For any curve of unit length there exists a closed rectangle with area at most $A$ that covers the curve.

Question

Find the minimum possible value of $A$ such that for any curve of unit length there exists a closed rectangle with area at most $A$ that covers the curve.

Answer 1

I'm sure tis problem has been dealt with before. Nevertheless, there goes:

Theorem. Any plane curve $\gamma$ of length $L(\gamma)\leq 1$ can be covered by a rectangle $R$ of area $A(R)\leq{1\over4}$. The constant ${1\over4}$ is optimal.

Sketch of proof. There are two points $P$, $Q\in\gamma$ with $$|PQ|=\max_{{\bf z}_1,\ {\bf z}_2\in\gamma}|{\bf z}_1-{\bf z}_2|=:2d\ .$$ Assume $P=(-d,0)$, $Q=(d,0)$. Then for all points ${\bf z}=(x,y)\in\gamma$ one has $|x|\leq d$.

Assume there are points $(x,y)\in\gamma$ with $y>0$ and put $h:=\max_{{\bf z}\in\gamma} y\ $; so there is a point $H=(x',h)\in\gamma$. If $$(*) \qquad y\geq0 \quad \forall\ {\bf z}\in\gamma$$ then $\gamma$ is contained in the rectangle $R:=[-d,d]\times[0,h]$ of area $A(R)=2d h$. Since $|PH|+|HQ|\leq 1$ we conclude that the maximal possible value of $h$ is when $x'=0$ (consider ellipses with foci $P$ and $Q$). It follows that $h\leq\sqrt{{1\over4}-d^2}$, so that $$A(R)\leq 2d\ \sqrt{{1\over4}-d^2}\leq {1\over4}\ ,$$ where the $\max$ is attained when $d={1\over4}\sqrt{2}$. The extremal configuration is an L-shaped curve $\gamma$ with two legs of length ${1\over2}$.
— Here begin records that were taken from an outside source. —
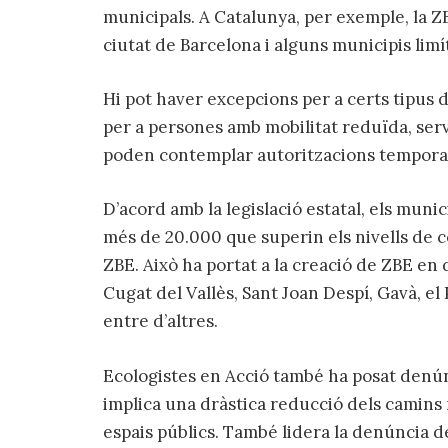
municipals. A Catalunya, per exemple, la Z
ciutat de Barcelona i alguns municipis limí
Hi pot haver excepcions per a certs tipus 
per a persones amb mobilitat reduïda, serv
poden contemplar autoritzacions temporals
D’acord amb la legislació estatal, els muni
més de 20.000 que superin els nivells de 
ZBE. Això ha portat a la creació de ZBE en 
Cugat del Vallès, Sant Joan Despí, Gavà, el
entre d’altres.
Ecologistes en Acció també ha posat denú
implica una dràstica reducció dels camins r
espais públics. També lidera la denúncia 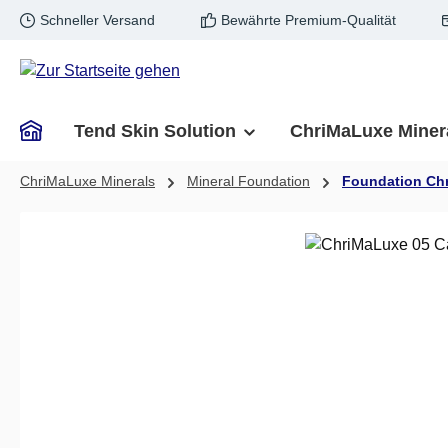
Schneller Versand
Bewährte Premium-Qualität
m Hauptinhalt springen
Zur Suche springen
Zur Hauptnavigation springen
Tend Skin Solution
ChriMaLuxe Miner
ChriMaLuxe Minerals
Mineral Foundation
Foundation Ch
Bildergalerie überspringen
(Edit: The following is somewhat fishy.) If condition $(*)$ is not fulfilled then we have to consider two points $H'=(x',h')$ and $H''=(x'',-h'')\in\gamma$ of maximal $y>0$ and minimal $y<0$. The curve $\gamma$ is then contained in the rectangle $R=[-h'',h']\times[-d,d]$. Since now the distance $|H'H''|\geq h'+h''$ weighs in also it should not be too difficult to show that under these circumstances $A(R)\leq{1\over4}$.